‘Couldn’t have happened to a better kid’: Marissa turns out to honor one of its own
“Overwhelming. Very overwhelming,” Anthony Cahoon said of the homecoming celebration his family, friends and neighbors threw for him when he got back home to Marissa.
Cahoon, 26, was the guest of honor in a parade Tuesday afternoon to mark his participation in the International Special Olympics World Summer Games in Los Angeles. He was a member of the U.S. 7-A side soccer team, which on Saturday won the bronze medal after defeating the Faroe Islands team 3-2.
Cahoon was one of four metro-east residents at the games and was the only area athlete to compete there.
“It’s exciting, it really is,” said Connie Schilling shortly before the parade came past the First Baptist Church lawn where she and her family watched. “And it couldn’t have happened to a better kid. He loves his God. That’s the most important thing in his life.”

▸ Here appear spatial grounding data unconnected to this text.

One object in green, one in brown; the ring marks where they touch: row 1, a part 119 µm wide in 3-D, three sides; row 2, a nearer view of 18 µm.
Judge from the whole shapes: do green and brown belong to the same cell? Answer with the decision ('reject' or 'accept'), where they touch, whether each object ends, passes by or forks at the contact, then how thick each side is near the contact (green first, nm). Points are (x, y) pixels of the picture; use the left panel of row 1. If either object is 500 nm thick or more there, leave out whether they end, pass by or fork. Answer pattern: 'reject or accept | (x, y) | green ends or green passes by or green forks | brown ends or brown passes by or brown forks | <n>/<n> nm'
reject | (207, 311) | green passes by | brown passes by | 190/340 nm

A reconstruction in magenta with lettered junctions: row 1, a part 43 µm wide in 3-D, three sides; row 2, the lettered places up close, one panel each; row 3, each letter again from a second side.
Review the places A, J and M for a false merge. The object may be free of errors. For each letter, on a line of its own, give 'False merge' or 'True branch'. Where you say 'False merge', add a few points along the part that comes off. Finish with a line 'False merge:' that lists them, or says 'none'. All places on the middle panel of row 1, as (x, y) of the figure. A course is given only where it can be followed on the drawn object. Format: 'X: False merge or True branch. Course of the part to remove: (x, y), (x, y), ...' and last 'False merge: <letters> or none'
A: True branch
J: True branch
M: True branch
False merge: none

Schilling would know. She goes way back with Cahoon’s family from the days when they worshiped together at a now-closed church on the south side of town. “I used to change his diapers,” she said.

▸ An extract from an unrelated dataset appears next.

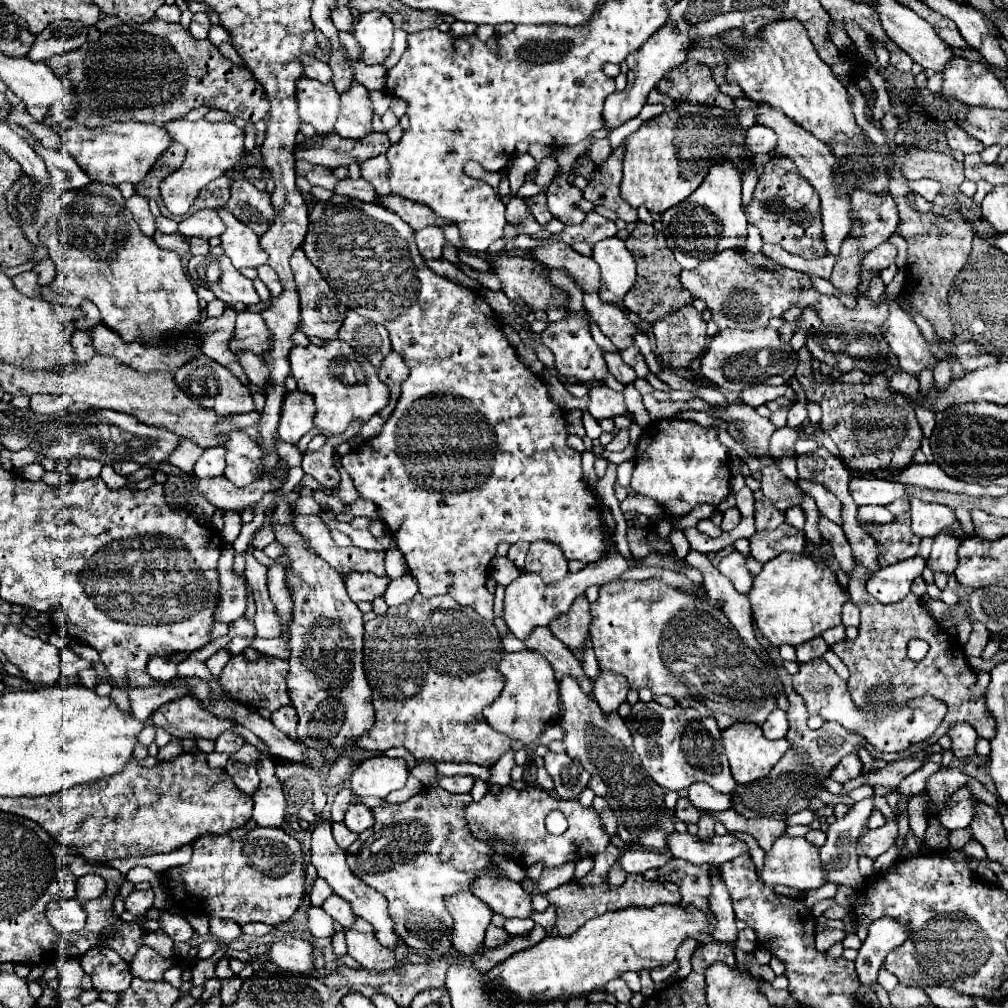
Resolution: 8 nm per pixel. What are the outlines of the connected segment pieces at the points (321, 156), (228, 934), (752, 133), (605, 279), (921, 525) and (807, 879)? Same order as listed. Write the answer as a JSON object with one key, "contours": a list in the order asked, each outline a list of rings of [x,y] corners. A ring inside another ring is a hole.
{"contours":[[[[382,133],[366,135],[364,141],[344,139],[340,135],[314,135],[310,141],[296,147],[294,157],[304,159],[316,165],[326,165],[330,169],[338,165],[350,165],[350,163],[364,163],[366,159],[372,159],[380,153],[386,153],[390,147],[390,141]]],[[[210,919],[210,933],[218,941],[230,943],[242,933],[242,927],[238,923],[232,923],[230,919]]],[[[754,125],[748,129],[748,145],[750,151],[756,153],[768,153],[772,149],[776,149],[776,133],[764,125]]],[[[610,237],[598,241],[594,245],[592,259],[600,265],[602,285],[600,285],[600,299],[604,303],[618,303],[624,299],[628,289],[634,285],[636,279],[636,263],[626,249],[624,241],[618,237]]],[[[912,499],[910,507],[912,507],[912,533],[918,535],[920,539],[936,537],[940,531],[948,531],[950,535],[956,535],[956,539],[960,541],[970,537],[960,527],[950,507],[936,503],[922,503],[920,499]]],[[[788,835],[778,837],[774,841],[772,849],[766,853],[764,869],[762,869],[762,881],[770,887],[786,885],[786,887],[796,887],[800,891],[822,887],[826,883],[826,879],[824,879],[824,867],[820,863],[818,847],[808,843],[804,837],[788,837]]]]}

Townspeople lined Main Street uptown, cheering and waving American flags and homemade posters as Cahoon passed by, waving and wearing a smile a mile wide, from the bed of a pickup truck. One of his coaches, Rich Crothers of Mascoutah, was driving the truck. A Marissa fire truck, police cars from Marissa and Freeburg and a handful of motorcyclists flanked Cahoon along the parade route.
After the parade, residents gathered at the community building for a meal and reception.
Cahoon said playing soccer on an international level was “unbelievable.”
Part of his experience that will stick with him, he said, was the fact that teams competing against one another in each day’s games joined together for dinner each evening. He also appreciated the fans who seemed to “come out of the woodwork” to shake hands, give hugs and ask him to sign soccer balls and dollar bills.
“A kid even asked me to sign his forehead,” Cahoon said. “It was overwhelming.”
And then there was the homecoming.
“What really hit me was coming through town, seeing old school teachers I haven’t seen in years, family I haven’t seen in years,” Cahoon said about the parade. “The plane ride (from Los Angeles) was long and delayed, the train was long, I was tired and weary. I’m not even tired anymore. I’m alive.”
But being back home in Marissa means getting back to business. Cahoon will be back at work at the New Athens Home for the Aged Wednesday.